Victime d’un viol collectif 5ans plus tôt, Chihiro a depuis fait table rase du passé au point d’être tombée amoureuse de son collègue de bureau. Tout semble aller à merveille pour elle jusqu’au jour où elle tombe nez à nez avec l’un des auteurs du viol, au pied de son immeuble…
Freeze Me (2000) フリーズ・ミー est un rape and revenge japonais qui laisse de marbre et ce, pour plusieurs raisons, notamment à cause de l’interprétation de son héroïne (qui surjoue constamment), des nombreux choix qu’elle prend et qui ne vont jamais dans son sens et ne font qu’accentuer le danger dans lequel elle se retrouve, sans oublier les nombreuses invraisemblances.
L’un des auteurs du viol parvient à la retrouver et s’invite chez elle, l’informant par la même occasion que ses deux autres compères sont en chemin. spoiler: A aucun moment Chihiro ne tente d’appeler à l’aide, aussi bien ses voisins de pallier que la police, préférant rester recluse dans son appartement avec son agresseur. Bien évidemment, le malaise ne fera que s’accentuer et on sait pertinemment que si elle ne fait rien, cette situation ne fera que s’aggraver. Autre moment qui prêche en termes de crédibilité, spoiler: lorsqu’elle assomme violemment Noboru avec… une bouteille d’eau en plastique ! Au fur et à mesure du film, on comprend rapidement pourquoi Chihiro ne fait absolument rien pour se dépêtrer de cette galère (sans quoi, le deuxième et le troisième auteur du viol n’aurait jamais pu venir la menacer à leur tour). D’ailleurs, il est assez surprenant qu’ils parviennent tous à retrouver aussi facilement son adresse alors que cette dernière change d’adresse à deux reprises. Enfin, il est assez surprenant que, pour quelqu’un qui est au chômage, elle puisse s’acheter 3 congélateurs flambants neufs. Mais bon… on chipote pour pas grand-chose.
Le film devient rapidement prévisible (spoiler: le premier violeur lui fait du chantage et abuse d’elle à nouveau avant qu’elle ne trouve la force de le tuer et bis repetita, il en sera exactement de même avec les suivants ). On ne comprend pas où a voulu en venir Takashi Ishii, tant son héroïne frôle le ridicule en ne prenant jamais de bonnes décisions, préférant s’enfoncer d’elle-même dans un chaos inextricable.

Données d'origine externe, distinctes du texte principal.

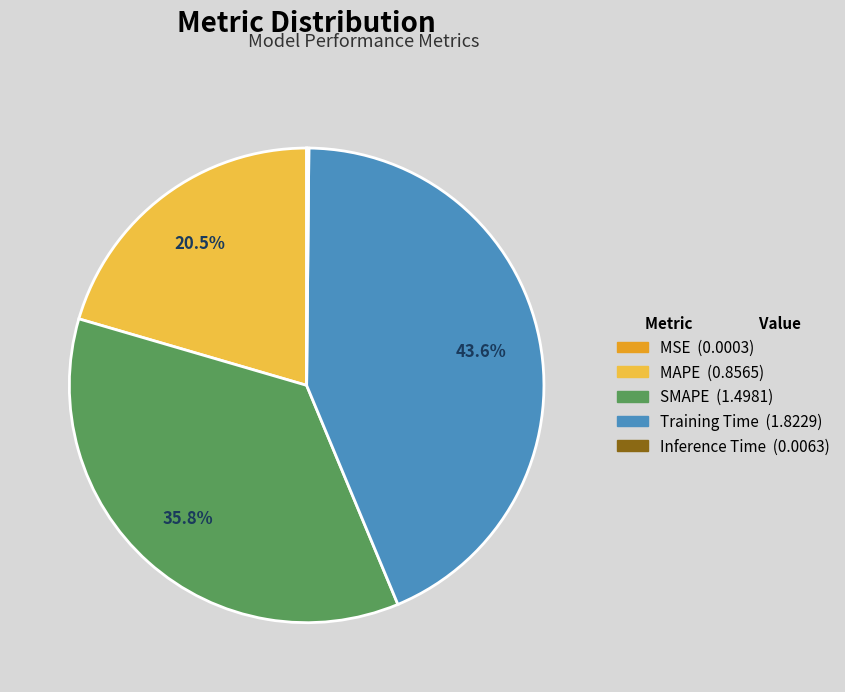

Is the sum of Training Time and SMAPE greater than half?

Yes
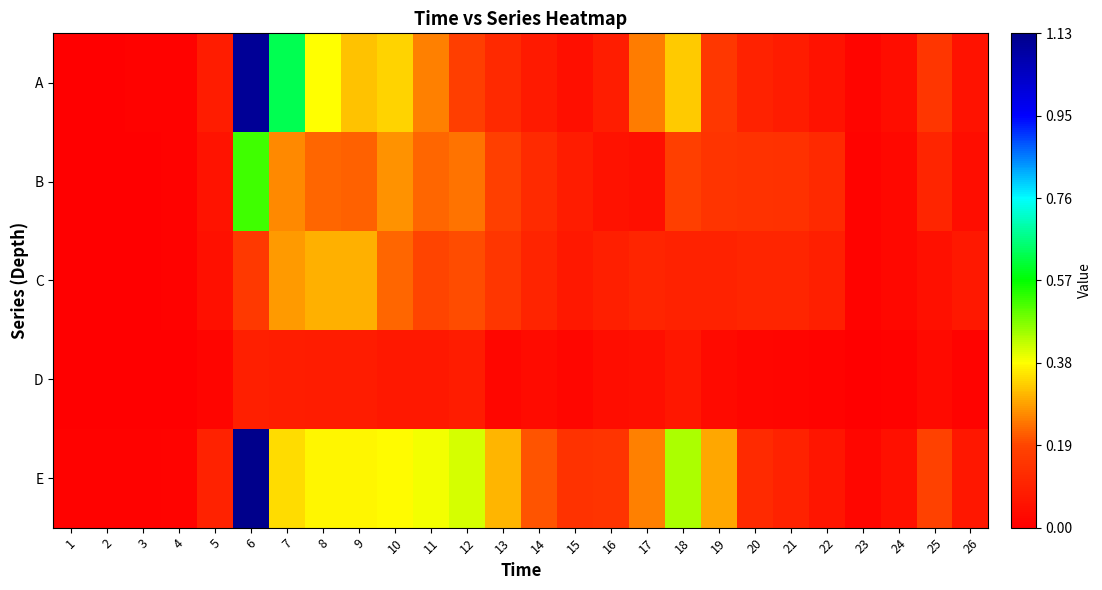

At which category is the sum across all series the highest?

6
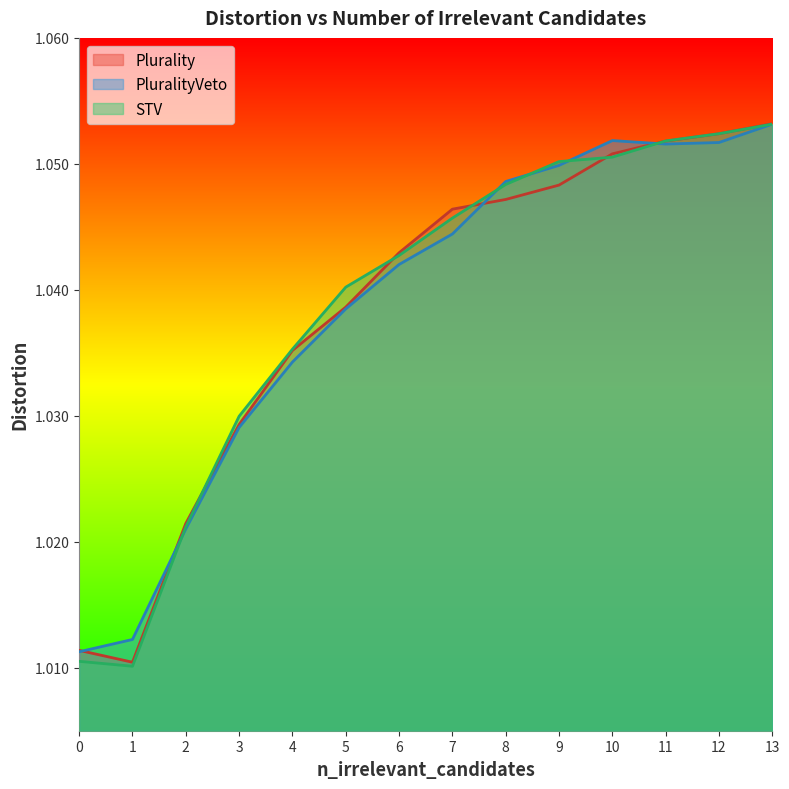

True or false: PluralityVeto has more than 1 interior local peaks.

False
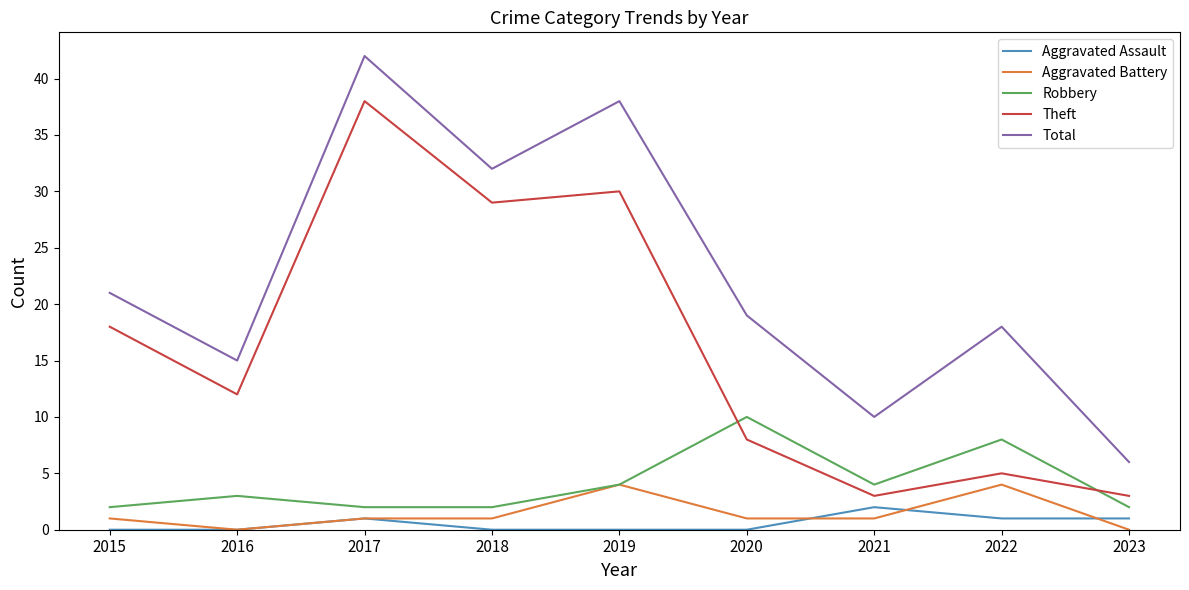

Which label corresponds to the largest value in the chart?

2017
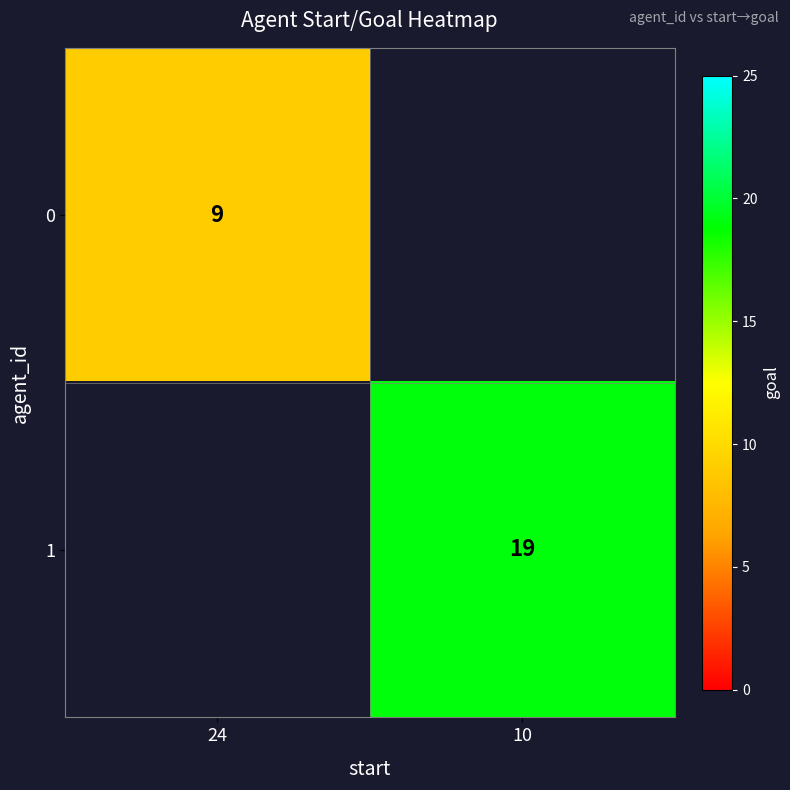

Is it true that 1 equals 30 at 10?

False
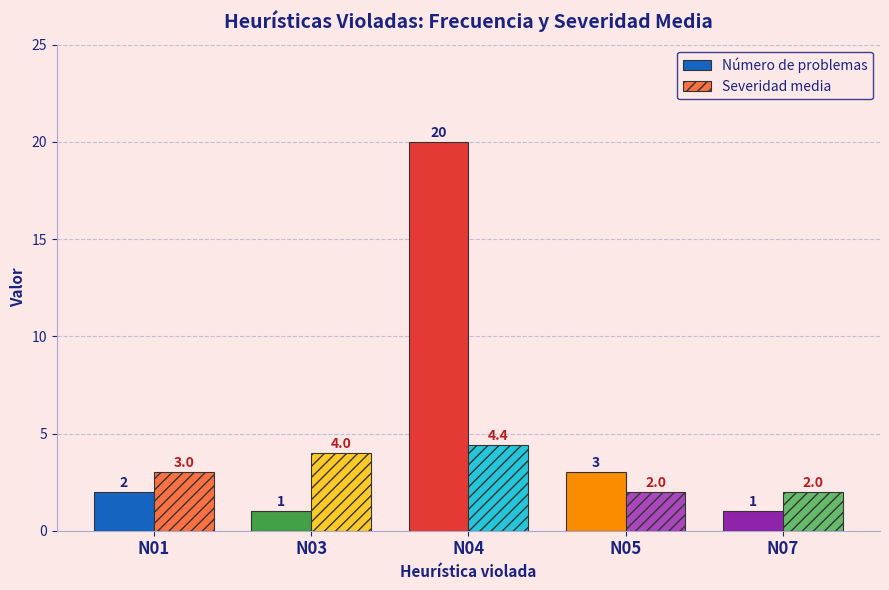

What is the minimum value shown in the chart?

1.0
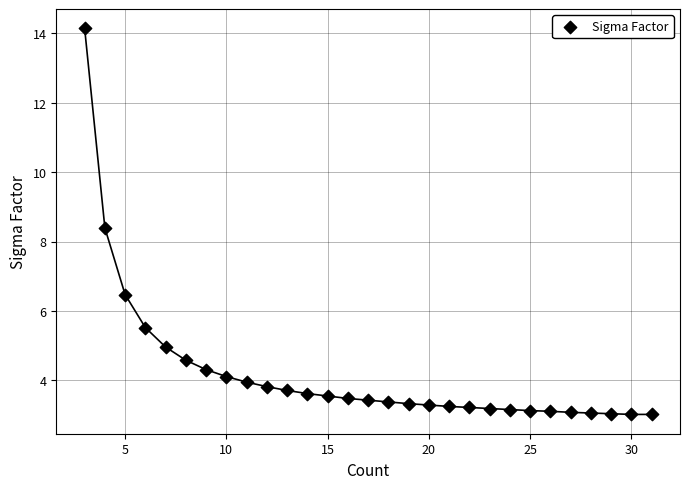

What Y value in the scatter plot is closest to 8?

8.4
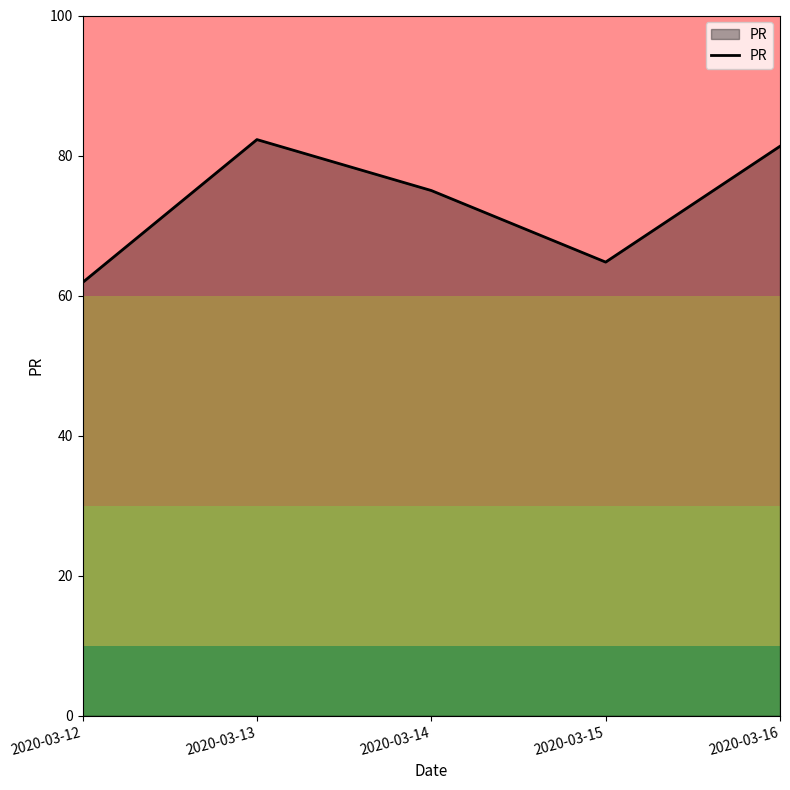

What is the sum of all values?

365.3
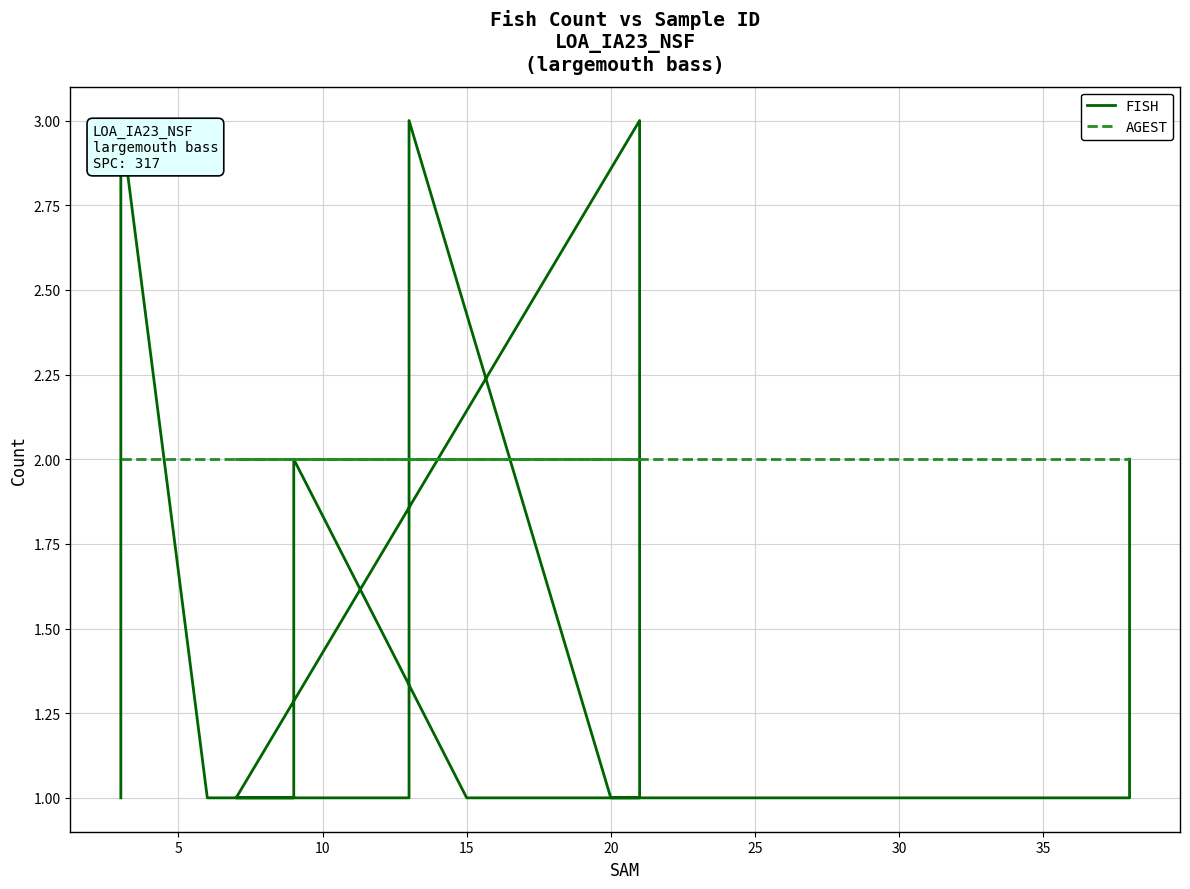

What is the label of the 5th point from the left?

20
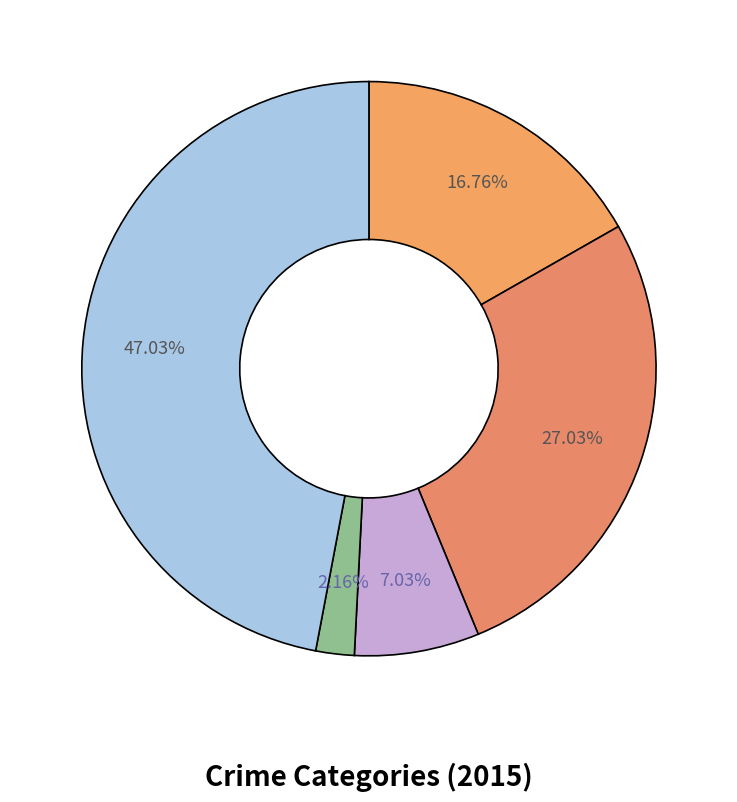

How many slices are in this pie chart?

5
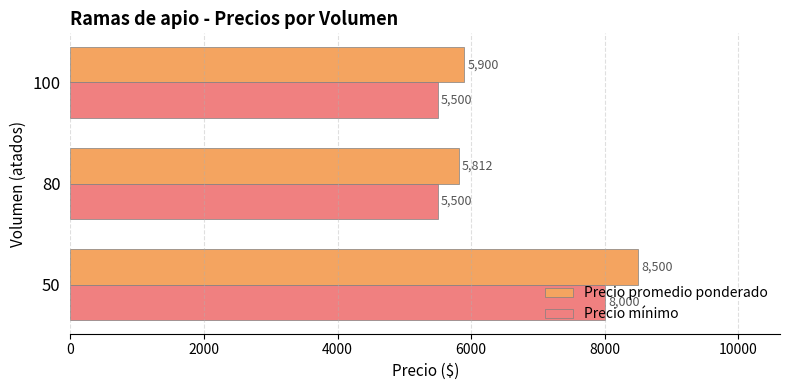

What is the difference between the maximum and minimum values in the Precio mínimo series?

2500.0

Un film vraiment atypique comme seuls les japonais sont capables d'en faire.Mélange de thriller horrifique, érotique, assorti d'une critique de la société nipponne envers la femme.Certes le film est dur voir parfois excessif mais il possède d'indéniable qualité artistique. Belle réalisation, photographie glacée (c'est le cas de le dire) et interprétation de bonne facture.Un film pas sorti en France mais qui mérite pour peu qu'on parle un peu anglais d'être découvert en DVD.
Freeze Me suit une femme en quête de vengeance contre ses anciens agresseurs, avec quelques moments tendus et un concept de revanche intrigant. Le film se distingue par une atmosphère sombre et une violence assumée.
Malheureusement, le scénario manque de profondeur, et le rythme est parfois trop lent ainsi que des scènes trop peu credible, ce qui ternie l’impact des scènes fortes. Certains passages violents semblent, mais reste un thriller correct sans être mémorable.
On assiste là à l’enfer vécu par cette femme Chihiro, une jeune japonaise tentant de survivre tant physiquement que mentalement aux innombrables violences dont elle sera encore et encore victime.. Jusqu’au jour où, elle ne pourra plus le supporter.
Aussi, je ne sais pas si c’est de la vengeance qu’il s’agit ici, je pense que c’est naturellement une tentative de survie. En effet, puisque ces hommes, qui n’ont d’ailleurs rien d’humain, ne veulent la laisser vivre, elle ne trouvera d’autre option que leur mort. L’espoir de vivre par la mort.
J’ajoute que les plans ont été soigneusement travaillés et l’esthétique froide contribue à une nette ambiance macabre.
Freeze me c’est la triste poésie d’une âme brisée qui tente d’exister, dans un monde dépravé où l’on ne lui permet pas ; c’est un choix porté sur le non choix.